**** Material to process

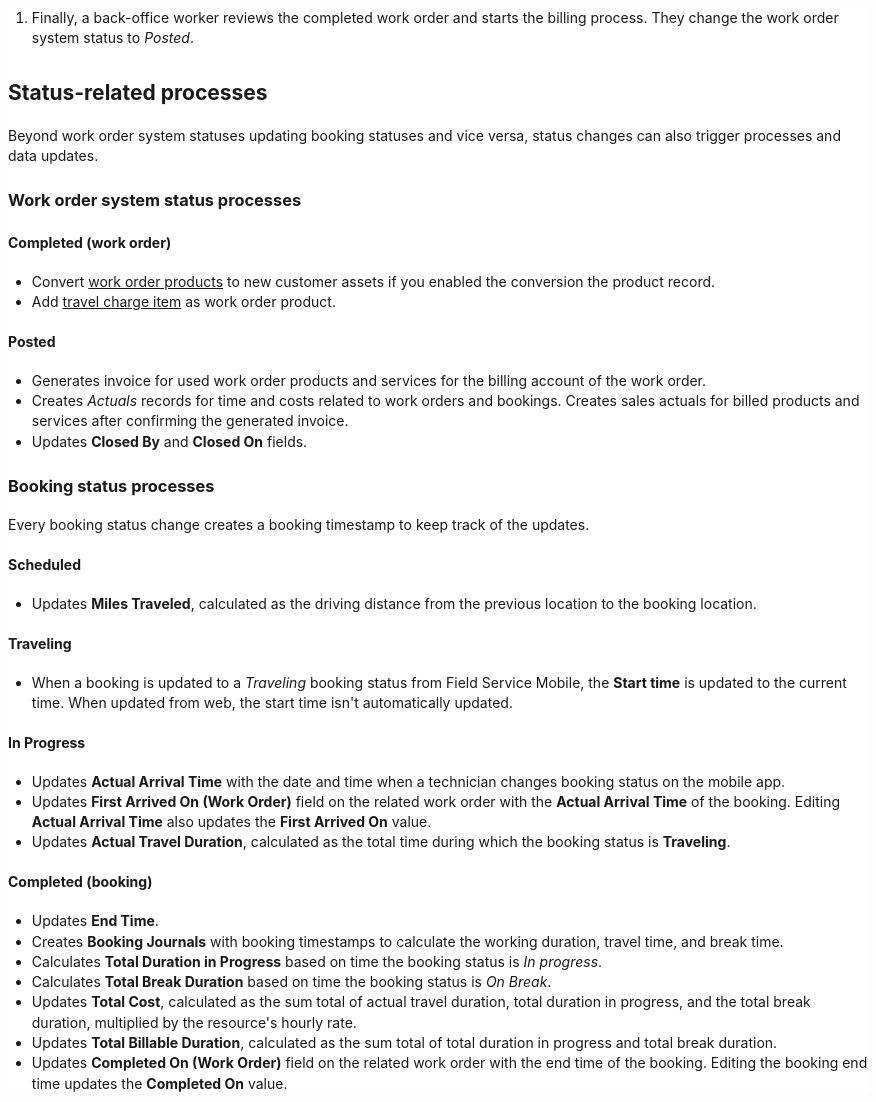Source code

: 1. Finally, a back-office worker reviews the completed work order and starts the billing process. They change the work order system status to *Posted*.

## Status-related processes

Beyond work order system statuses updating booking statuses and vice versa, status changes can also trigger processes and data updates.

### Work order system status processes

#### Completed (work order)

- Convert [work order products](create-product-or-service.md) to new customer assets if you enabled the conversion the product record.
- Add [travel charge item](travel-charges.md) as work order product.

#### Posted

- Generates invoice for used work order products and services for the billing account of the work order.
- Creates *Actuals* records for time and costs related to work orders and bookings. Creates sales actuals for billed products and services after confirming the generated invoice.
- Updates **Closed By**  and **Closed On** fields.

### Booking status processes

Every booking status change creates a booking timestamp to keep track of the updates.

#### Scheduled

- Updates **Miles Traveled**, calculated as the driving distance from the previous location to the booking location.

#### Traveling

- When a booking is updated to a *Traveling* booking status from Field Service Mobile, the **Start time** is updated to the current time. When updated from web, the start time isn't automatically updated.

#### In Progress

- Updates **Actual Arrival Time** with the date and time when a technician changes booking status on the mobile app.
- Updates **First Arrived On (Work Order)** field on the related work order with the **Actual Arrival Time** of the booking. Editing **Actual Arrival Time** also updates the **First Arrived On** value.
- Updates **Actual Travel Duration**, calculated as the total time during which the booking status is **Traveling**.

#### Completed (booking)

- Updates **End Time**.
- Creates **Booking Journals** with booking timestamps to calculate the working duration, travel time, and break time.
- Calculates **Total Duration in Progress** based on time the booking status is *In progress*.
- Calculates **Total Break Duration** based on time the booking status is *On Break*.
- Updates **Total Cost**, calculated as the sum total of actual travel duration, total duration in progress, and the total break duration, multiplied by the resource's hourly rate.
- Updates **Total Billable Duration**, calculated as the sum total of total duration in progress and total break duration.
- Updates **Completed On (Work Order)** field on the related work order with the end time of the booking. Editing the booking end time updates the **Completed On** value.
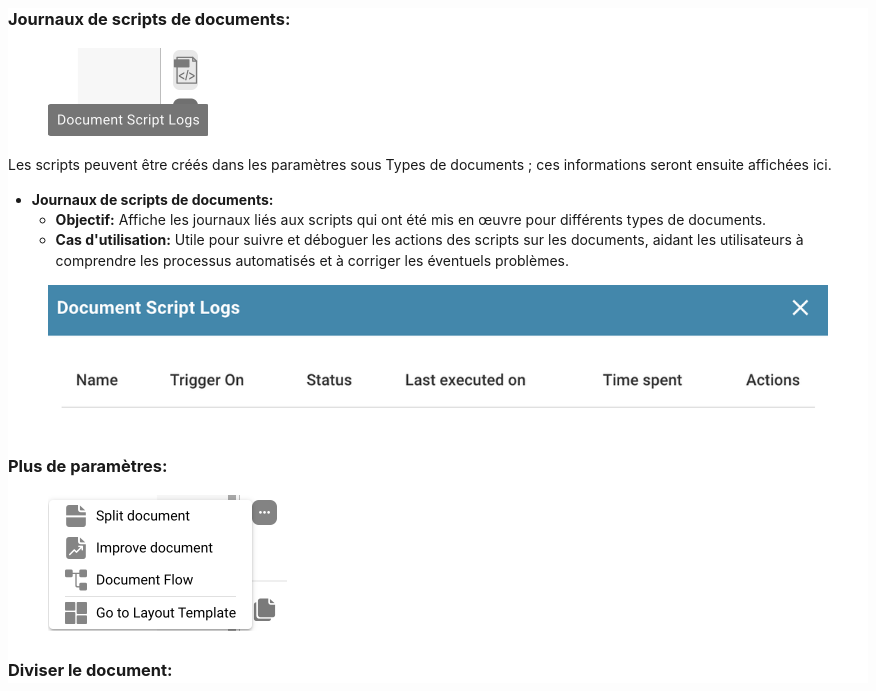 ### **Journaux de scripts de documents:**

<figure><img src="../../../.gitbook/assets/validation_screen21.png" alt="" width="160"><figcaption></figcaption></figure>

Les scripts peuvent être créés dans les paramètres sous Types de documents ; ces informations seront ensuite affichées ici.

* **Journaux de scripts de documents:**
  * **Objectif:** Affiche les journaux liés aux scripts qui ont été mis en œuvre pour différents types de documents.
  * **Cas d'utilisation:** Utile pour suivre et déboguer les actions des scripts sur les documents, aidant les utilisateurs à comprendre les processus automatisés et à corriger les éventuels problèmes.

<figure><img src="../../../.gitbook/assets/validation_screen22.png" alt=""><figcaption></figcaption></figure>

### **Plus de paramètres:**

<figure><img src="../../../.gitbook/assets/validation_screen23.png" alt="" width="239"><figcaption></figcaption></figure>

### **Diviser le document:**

********

#### Exercise
When you return the listing, keep it exact and omit any pictures it holds.

#### Solved exercise
Source code

: 1. Finally, a back-office worker reviews the completed work order and starts the billing process. They change the work order system status to *Posted*.

## Status-related processes

Beyond work order system statuses updating booking statuses and vice versa, status changes can also trigger processes and data updates.

### Work order system status processes

#### Completed (work order)

- Convert [work order products](create-product-or-service.md) to new customer assets if you enabled the conversion the product record.
- Add [travel charge item](travel-charges.md) as work order product.

#### Posted

- Generates invoice for used work order products and services for the billing account of the work order.
- Creates *Actuals* records for time and costs related to work orders and bookings. Creates sales actuals for billed products and services after confirming the generated invoice.
- Updates **Closed By**  and **Closed On** fields.

### Booking status processes

Every booking status change creates a booking timestamp to keep track of the updates.

#### Scheduled

- Updates **Miles Traveled**, calculated as the driving distance from the previous location to the booking location.

#### Traveling

- When a booking is updated to a *Traveling* booking status from Field Service Mobile, the **Start time** is updated to the current time. When updated from web, the start time isn't automatically updated.

#### In Progress

- Updates **Actual Arrival Time** with the date and time when a technician changes booking status on the mobile app.
- Updates **First Arrived On (Work Order)** field on the related work order with the **Actual Arrival Time** of the booking. Editing **Actual Arrival Time** also updates the **First Arrived On** value.
- Updates **Actual Travel Duration**, calculated as the total time during which the booking status is **Traveling**.

#### Completed (booking)

- Updates **End Time**.
- Creates **Booking Journals** with booking timestamps to calculate the working duration, travel time, and break time.
- Calculates **Total Duration in Progress** based on time the booking status is *In progress*.
- Calculates **Total Break Duration** based on time the booking status is *On Break*.
- Updates **Total Cost**, calculated as the sum total of actual travel duration, total duration in progress, and the total break duration, multiplied by the resource's hourly rate.
- Updates **Total Billable Duration**, calculated as the sum total of total duration in progress and total break duration.
- Updates **Completed On (Work Order)** field on the related work order with the end time of the booking. Editing the booking end time updates the **Completed On** value.
 ### **Journaux de scripts de documents:**

<figure><img src="../../../.gitbook/assets/validation_screen21.png" alt="" width="160"><figcaption></figcaption></figure>

Les scripts peuvent être créés dans les paramètres sous Types de documents ; ces informations seront ensuite affichées ici.

* **Journaux de scripts de documents:**
  * **Objectif:** Affiche les journaux liés aux scripts qui ont été mis en œuvre pour différents types de documents.
  * **Cas d'utilisation:** Utile pour suivre et déboguer les actions des scripts sur les documents, aidant les utilisateurs à comprendre les processus automatisés et à corriger les éventuels problèmes.

<figure><img src="../../../.gitbook/assets/validation_screen22.png" alt=""><figcaption></figcaption></figure>

### **Plus de paramètres:**

<figure><img src="../../../.gitbook/assets/validation_screen23.png" alt="" width="239"><figcaption></figcaption></figure>

### **Diviser le document:**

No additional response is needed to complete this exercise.